Summary of Surface Mount Soldering Attributes
In summary, core attributes of surface mount soldering:
- Enables automated manufacturing of electronics assemblies with SMT components
- Requires specialized solder paste materials and deposition processes
- Leverages advanced robotic technology for precision component placement
- Controlled thermal profiling ensures melting and wetting to create joints
- Automated inspection identifies any defects needing rework
- Process tightly controlled to ensure small components are reliably soldered
Continuous improvement in SMT soldering has helped enable ongoing electronics miniaturization and performance gains.
Applications of Surface Mount Soldering
Surface mount soldering is utilized across virtually all electronics sectors:
Consumer Electronics – Cellphones, laptops, home appliances, gaming systems, etc.
Telecommunications – 5G infrastructure, network switches, servers.
Automotive – Engine control units, infotainment, driver assistance.
Medical – Patient monitors, imaging systems, prosthetics.
Aerospace/Defense – Avionics, guidance systems, communications.
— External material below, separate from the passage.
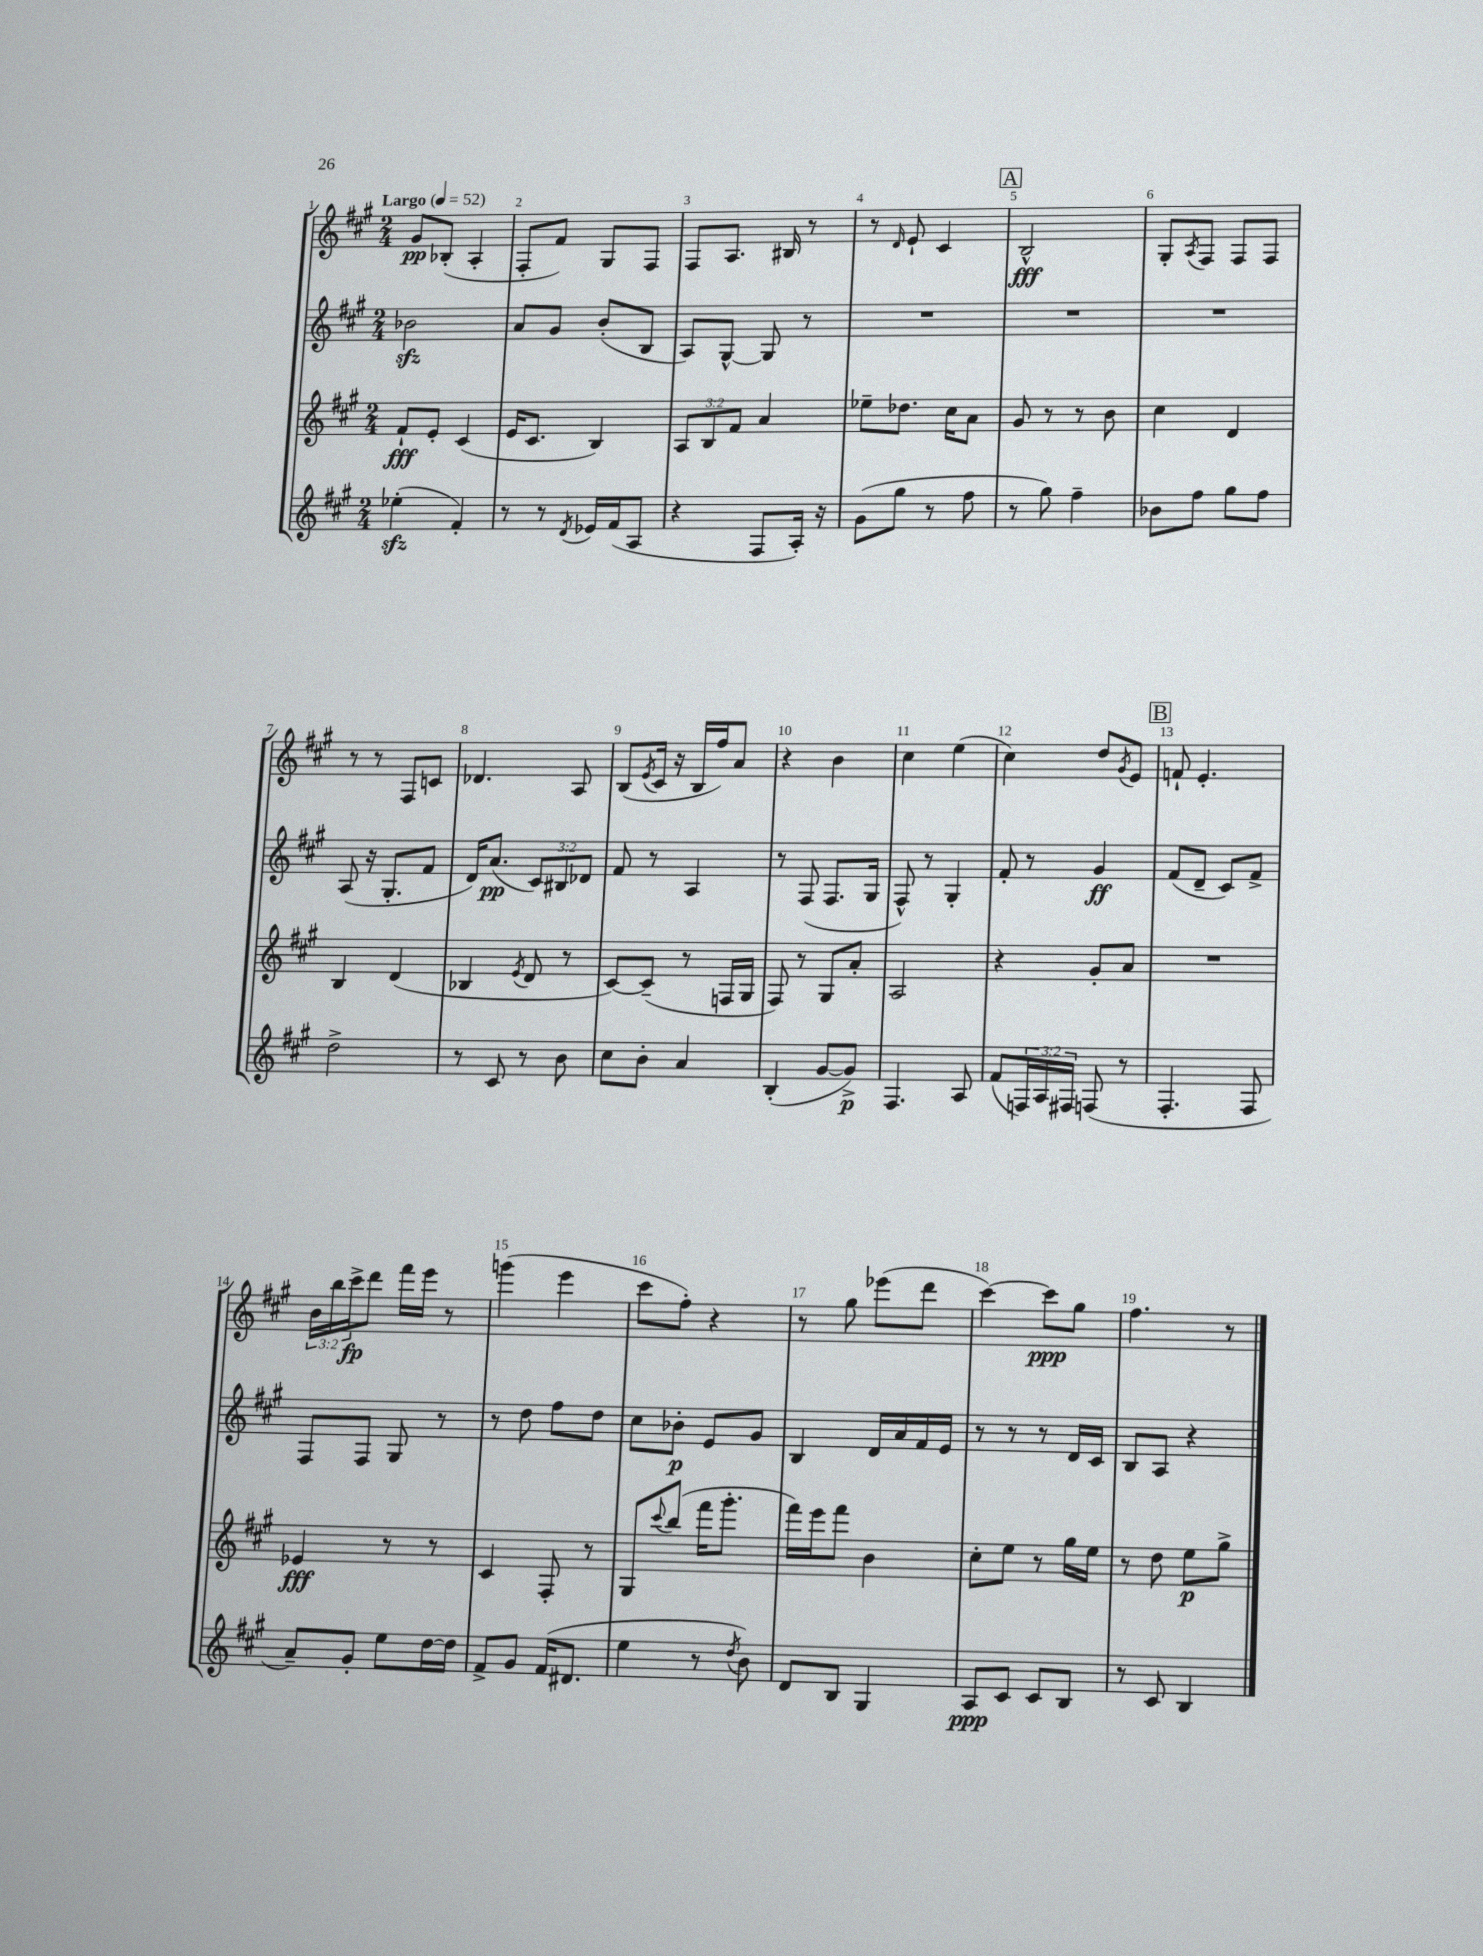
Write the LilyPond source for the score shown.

Industrial – Programmable automation controllers and robotics.
Any application where small, lightweight, high performance electronics are advantageous leverages the capabilities enabled by surface mount soldering.
Frequently Asked Questions
What are some key differences between surface mount soldering and through-hole soldering?
Key differences between SMT soldering and through-hole soldering include:
- SMT is automated while through-hole is manual
- SMT uses precisely applied paste while through-hole dips or waves
- SMT requires ovens for reflow while through-hole uses irons
- SMT requires specially formulated solder while through-hole uses wire
- SMT allows miniature components vs. through-hole’s larger sizes
The automated precision of SMT enables modern miniature electronics assemblies.
What defects commonly occur with surface mount soldering?
Common SMT soldering defects include:
- Insufficient solder or dry joints
- Excessive voiding in solder joints
- Cold or fractured solder joints
- Bridging between adjacent joints
- Solder balls or splatter
- Overheated, burnt or lifted pads
- Tombstoning or drawbriding of components
Tight process control during pasting, placement and reflow minimizes defects.
What are some key tips for hand soldering SMT components?
Tips for manually hand soldering SMT parts:
- Use a fine tip suitable for the component size
- Carefully control soldering iron temperature
- Use miniature solder wire or premixed paste
- Apply flux to enable good wetting
- Avoid overheating parts or lifting pads
- Visual inspect joints for acceptable fill and fillets
Though challenging, with proper tools and technique SMT components can be hand assembled successfully.